Supreme Court’s conservatives appear sympathetic to Trump administration’s rapid deportation rule

(USA Features) The U.S. Supreme Court’s conservative majority appeared more sympathetic to the Trump administration’s policy of rapidly deporting migrants who are determined by immigration officials not to have qualified for asylum.

During oral arguments on Monday, justices heard a challenge to a lower court ruling that an asylum seeker from Sri Lanka – a farmer named Vijayakumar Thuraissigiam – has due process rights under the U.S. Constitution to have his case reviewed by a federal court.




Last year, the San Francisco-based 9th U.S. Circuit Court of Appeals concluded that in Thuraissigiam’s case a federal law that mostly stripped the power of courts to review quick deportations, otherwise known as expedited removal, was a violation of a provision in the Constitution known as the suspension clause.

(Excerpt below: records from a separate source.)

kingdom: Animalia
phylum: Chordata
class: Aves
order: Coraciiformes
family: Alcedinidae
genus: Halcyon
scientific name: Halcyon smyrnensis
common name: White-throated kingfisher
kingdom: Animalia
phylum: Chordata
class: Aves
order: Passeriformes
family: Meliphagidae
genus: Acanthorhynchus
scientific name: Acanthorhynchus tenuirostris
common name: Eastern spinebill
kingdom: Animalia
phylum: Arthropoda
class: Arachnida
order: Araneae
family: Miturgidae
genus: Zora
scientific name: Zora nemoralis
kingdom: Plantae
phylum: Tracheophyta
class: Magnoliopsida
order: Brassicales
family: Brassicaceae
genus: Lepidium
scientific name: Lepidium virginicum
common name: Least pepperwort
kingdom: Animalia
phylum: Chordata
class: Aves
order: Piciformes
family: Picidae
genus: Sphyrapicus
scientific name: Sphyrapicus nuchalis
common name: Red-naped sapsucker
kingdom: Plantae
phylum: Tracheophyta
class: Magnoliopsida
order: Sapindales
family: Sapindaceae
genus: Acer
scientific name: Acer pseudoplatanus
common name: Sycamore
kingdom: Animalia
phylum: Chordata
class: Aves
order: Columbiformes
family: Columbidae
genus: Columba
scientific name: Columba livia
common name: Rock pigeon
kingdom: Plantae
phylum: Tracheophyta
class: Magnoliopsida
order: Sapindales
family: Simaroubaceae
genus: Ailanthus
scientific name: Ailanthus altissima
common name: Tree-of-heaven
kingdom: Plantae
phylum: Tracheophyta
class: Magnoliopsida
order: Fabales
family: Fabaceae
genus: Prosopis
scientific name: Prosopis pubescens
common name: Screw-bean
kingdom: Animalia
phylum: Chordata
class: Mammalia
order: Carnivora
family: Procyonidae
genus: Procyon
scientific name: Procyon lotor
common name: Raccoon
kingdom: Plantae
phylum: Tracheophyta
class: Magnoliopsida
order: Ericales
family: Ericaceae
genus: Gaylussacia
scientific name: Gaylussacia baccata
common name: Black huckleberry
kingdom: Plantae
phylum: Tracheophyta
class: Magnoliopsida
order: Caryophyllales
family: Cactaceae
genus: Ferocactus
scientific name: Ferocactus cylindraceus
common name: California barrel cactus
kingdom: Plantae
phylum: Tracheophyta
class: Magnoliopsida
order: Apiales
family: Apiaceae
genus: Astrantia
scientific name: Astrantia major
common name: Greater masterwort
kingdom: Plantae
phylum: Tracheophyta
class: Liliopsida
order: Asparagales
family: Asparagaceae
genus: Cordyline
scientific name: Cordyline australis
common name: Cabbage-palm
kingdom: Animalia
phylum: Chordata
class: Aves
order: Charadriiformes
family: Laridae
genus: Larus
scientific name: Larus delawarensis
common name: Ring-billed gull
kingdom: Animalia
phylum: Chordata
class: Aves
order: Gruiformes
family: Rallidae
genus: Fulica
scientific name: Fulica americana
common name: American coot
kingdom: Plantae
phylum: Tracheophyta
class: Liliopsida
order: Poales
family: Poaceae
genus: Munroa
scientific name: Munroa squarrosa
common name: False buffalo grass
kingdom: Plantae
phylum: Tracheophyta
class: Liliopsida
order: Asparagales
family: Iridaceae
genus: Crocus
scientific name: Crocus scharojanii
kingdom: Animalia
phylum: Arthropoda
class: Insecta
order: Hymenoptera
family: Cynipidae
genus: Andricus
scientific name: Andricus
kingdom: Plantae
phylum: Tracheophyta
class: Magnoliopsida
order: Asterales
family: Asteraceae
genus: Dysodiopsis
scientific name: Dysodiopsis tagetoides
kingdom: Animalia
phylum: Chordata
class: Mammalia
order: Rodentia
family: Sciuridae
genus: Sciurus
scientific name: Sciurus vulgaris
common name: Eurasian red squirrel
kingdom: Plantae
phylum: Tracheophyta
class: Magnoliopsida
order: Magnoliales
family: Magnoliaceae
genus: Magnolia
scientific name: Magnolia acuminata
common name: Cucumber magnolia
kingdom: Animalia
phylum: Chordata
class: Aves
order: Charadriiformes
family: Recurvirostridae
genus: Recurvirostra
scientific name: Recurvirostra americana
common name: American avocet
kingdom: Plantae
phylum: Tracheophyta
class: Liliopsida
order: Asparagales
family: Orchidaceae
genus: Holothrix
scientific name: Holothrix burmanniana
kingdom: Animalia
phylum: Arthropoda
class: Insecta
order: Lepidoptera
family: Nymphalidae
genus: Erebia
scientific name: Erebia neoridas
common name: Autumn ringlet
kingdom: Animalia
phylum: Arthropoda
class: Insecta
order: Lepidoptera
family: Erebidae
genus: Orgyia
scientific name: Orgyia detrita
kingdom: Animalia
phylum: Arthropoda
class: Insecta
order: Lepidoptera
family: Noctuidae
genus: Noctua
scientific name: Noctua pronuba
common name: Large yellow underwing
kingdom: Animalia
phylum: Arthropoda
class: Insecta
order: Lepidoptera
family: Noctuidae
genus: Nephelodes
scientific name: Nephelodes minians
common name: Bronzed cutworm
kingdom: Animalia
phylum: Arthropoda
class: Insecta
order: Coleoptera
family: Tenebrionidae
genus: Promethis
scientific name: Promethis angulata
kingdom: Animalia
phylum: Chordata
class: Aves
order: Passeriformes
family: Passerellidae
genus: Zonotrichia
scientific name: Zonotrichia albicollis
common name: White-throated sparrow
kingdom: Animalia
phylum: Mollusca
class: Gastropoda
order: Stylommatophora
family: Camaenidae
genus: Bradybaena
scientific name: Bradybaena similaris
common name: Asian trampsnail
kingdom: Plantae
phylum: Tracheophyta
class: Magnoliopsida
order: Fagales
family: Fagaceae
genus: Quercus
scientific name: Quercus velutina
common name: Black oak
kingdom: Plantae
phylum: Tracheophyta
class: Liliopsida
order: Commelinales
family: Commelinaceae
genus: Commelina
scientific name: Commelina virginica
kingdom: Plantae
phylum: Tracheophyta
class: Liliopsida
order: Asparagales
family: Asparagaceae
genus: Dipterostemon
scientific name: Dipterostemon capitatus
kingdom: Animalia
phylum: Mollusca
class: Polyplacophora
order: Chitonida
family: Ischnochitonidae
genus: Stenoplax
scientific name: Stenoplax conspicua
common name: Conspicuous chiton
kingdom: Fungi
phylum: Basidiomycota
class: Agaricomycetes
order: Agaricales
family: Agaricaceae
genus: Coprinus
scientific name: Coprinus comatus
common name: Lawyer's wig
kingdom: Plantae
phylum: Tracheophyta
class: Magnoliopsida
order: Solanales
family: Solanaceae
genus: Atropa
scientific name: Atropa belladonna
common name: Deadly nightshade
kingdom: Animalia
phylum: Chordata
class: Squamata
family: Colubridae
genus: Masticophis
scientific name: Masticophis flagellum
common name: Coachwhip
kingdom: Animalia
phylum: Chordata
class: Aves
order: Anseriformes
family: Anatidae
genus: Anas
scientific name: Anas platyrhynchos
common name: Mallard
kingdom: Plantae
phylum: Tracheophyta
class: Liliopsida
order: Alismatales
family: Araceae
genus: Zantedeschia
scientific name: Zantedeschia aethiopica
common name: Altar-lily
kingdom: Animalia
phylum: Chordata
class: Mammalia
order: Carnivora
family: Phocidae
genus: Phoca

“The suspension clause is a clause in the U.S. Constitution that protects the privilege of the writ of habeas corpus by not allowing to suspend the writ once issued. Likewise, suspension of the writ is permissible only on exceptional cases like rebellion or when it would amount to invasion of public safety,” U.S. Legal.

The ACLU, which is representing Thuraissigiam, said if the high court accepts the Trump administration’s interpretation of the law, it could then be used to deport millions of additional illegal immigrants without any judicial review.

Thuraissigiam claimed that as a member of the Tamil minority in Sri Lanka he was tortured over his political ties and subjected to beatings and simulated drowning.



He fled Sri Lanka in 2016 and was arrested in 2017 just north of the border between San Diego, California, and Tijuana, Mexico, near the San Ysidro port of entry.

He was placed on expedited removal under a 1996 statute that appears to make an exception for immigrants who have a “credible fear” of persecution if returned to their home countries.